Task objective => Edit the listing below so that every "yazmıyorsa" becomes "çalışmıyorsa", leaving all other text untouched and omitting the pictures.

Transcribed page contents =>
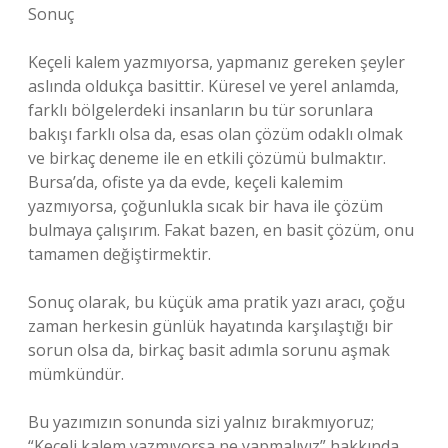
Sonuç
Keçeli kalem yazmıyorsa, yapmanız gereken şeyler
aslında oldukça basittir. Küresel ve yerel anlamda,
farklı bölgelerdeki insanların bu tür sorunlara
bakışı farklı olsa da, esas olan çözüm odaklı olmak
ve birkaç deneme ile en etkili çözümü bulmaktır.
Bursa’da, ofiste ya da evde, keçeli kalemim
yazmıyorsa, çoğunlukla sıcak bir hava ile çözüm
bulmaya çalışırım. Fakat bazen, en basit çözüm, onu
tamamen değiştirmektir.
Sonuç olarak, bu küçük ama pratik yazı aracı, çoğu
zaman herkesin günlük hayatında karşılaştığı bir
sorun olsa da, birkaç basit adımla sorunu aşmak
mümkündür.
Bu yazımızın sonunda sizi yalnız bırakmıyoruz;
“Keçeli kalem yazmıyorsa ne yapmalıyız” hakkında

Solution for this problem =>
Sonuç
Keçeli kalem çalışmıyorsa, yapmanız gereken şeyler
aslında oldukça basittir. Küresel ve yerel anlamda,
farklı bölgelerdeki insanların bu tür sorunlara
bakışı farklı olsa da, esas olan çözüm odaklı olmak
ve birkaç deneme ile en etkili çözümü bulmaktır.
Bursa’da, ofiste ya da evde, keçeli kalemim
çalışmıyorsa, çoğunlukla sıcak bir hava ile çözüm
bulmaya çalışırım. Fakat bazen, en basit çözüm, onu
tamamen değiştirmektir.
Sonuç olarak, bu küçük ama pratik yazı aracı, çoğu
zaman herkesin günlük hayatında karşılaştığı bir
sorun olsa da, birkaç basit adımla sorunu aşmak
mümkündür.
Bu yazımızın sonunda sizi yalnız bırakmıyoruz;
“Keçeli kalem çalışmıyorsa ne yapmalıyız” hakkında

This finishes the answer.